Dragon Age is your classic top down RPG (Or third person, dependant on where you keep your camera). You don't button mash (in Origins and Awakening), you have your classic classes with specialisations that can be unlocked by talking to people or buying books, you have a health and energy bar, and your spells are in a hotbar for you to press as about your only interaction in the combat with the exception of telling your party what to attack, and where and when to move. You can control each of your party members individually. Some sections of the game are a bit brutal if your not prepared for them, but all round its a great game. Awakening continues the game with a new story, still with your character, some new abilities and weapons and that sort of stuff. There is the occasional bit of problem solving in both games. The only glitch I encountered was in Awakening, and it wasn't game breaking in the slightest. There was one ability that allowed you to keep quickly attacking an enemy until you ran out of energy (Infinite Flurry I think it was called), however, my game glitched when I used it and whatever I was attacking got stuck and kept repeating its attack animation whilst doing nothing until I stopped using the ability. Made everything very easy to do, but felt a bit like cheating. If you get the GOTY addition, you also get a lot of DLC. Some of it is used in the bad way, taking things out of the game for those who buy used, but the far more substantial DLC was the good kind. Things Like Leliana's Song, Darkspawn Chronicles, Golems of Amgarrak, and Witch Hunt all added new content to the game in their own, very short, campaign. But yes, long game is long. My first playthrough took me 120 hours to complete, doing all sidequests and exploring every corner and getting every secret weapon of course. The 'moral choice' system is the best I have seen in a Bioware game I have played though, and the dialogue system is not in a wheel that will tell you which option is right. You'll occasionally get hints (Thanks to options being labelled 'Persuade' or 'Intimidate' and such), but you have to think about your responses to be nice to people, not just always pick the top left.

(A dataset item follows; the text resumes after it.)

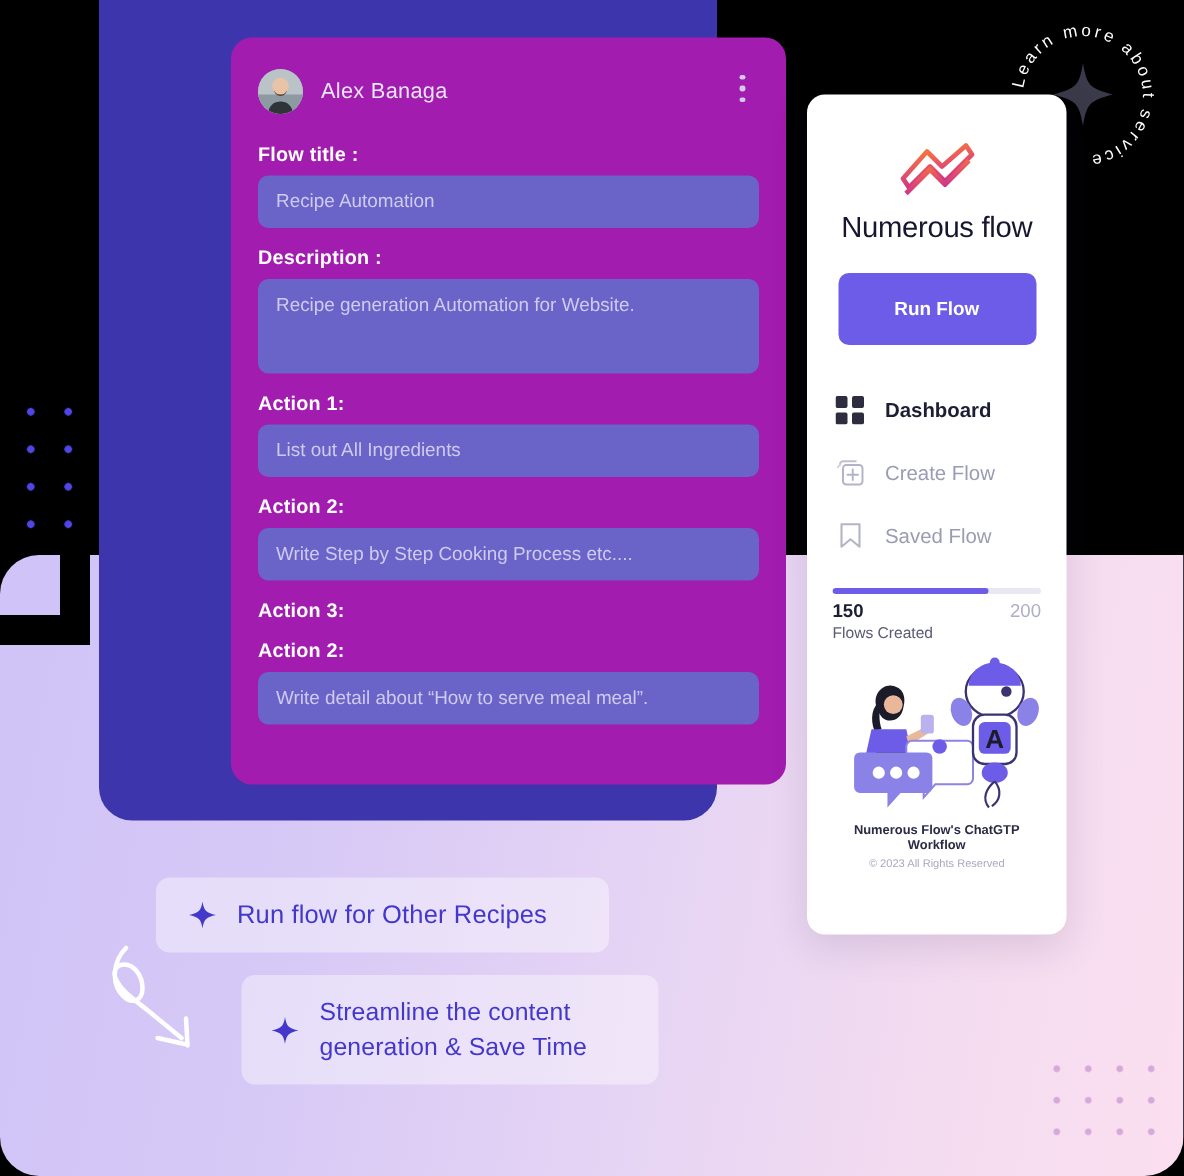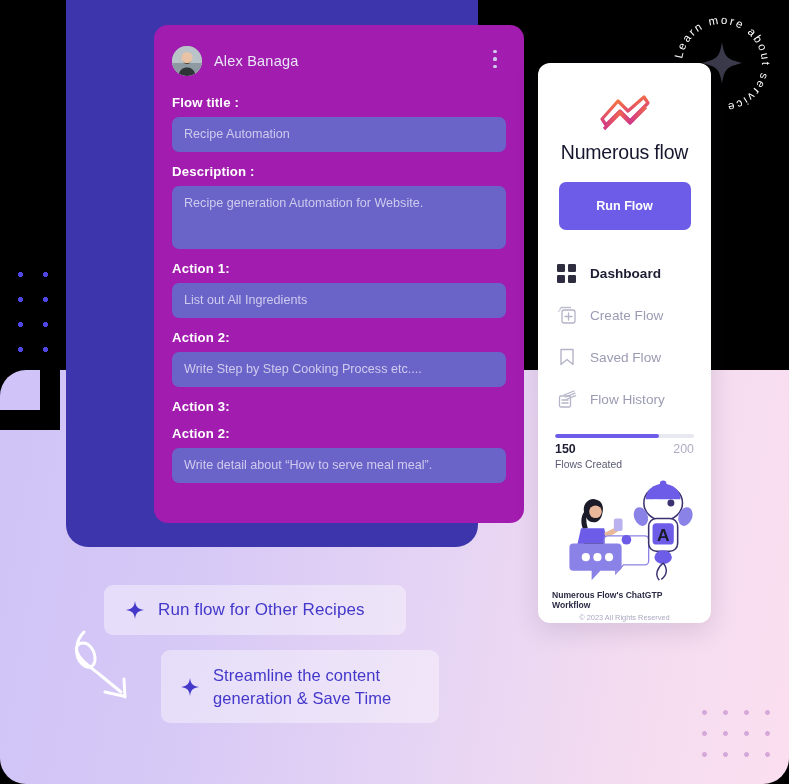"Flow History" div.menu-row { html: <div> <span> <svg> <rect></rect> <path></path> <path></path> </svg> </span> <span>Flow History</span> </div> -> none }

Mass Effect has the inventory and level up somewhat similar to older RPGs, but the combat is primarily third person shooter, with a number of abilities that you can blast out whilst doing so. I encountered a couple of glitches where elevators wouldn't work and I'd get stuck in them, but that was patched and is now fixed. Has a little bit of problem solving in it, and your classic black or white moral choice system that basically forces you to go full one way or the other. The dialogue wheel basically always tells you what is the right thing to say, and it is impossible to pick a choice that will have any real impact on the game. Picking the top left option also almost always gives you the option that will make the person you are talking to happy. In 2 it was the bottom left when talking to one or two characters, but majority top left. I can't think of anything like those two characters in 1, but there may be.
As is always, the stories are good, if a bit cliched, and the dialogue is brilliant in both. Dragon Age takes a bit of a better system to run than ME, especially in the areas with large fights against 15 or more enemies, but both aren't too system intensive. As is obvious, Mass Effect is Space and Dragon Age is High Fantasy.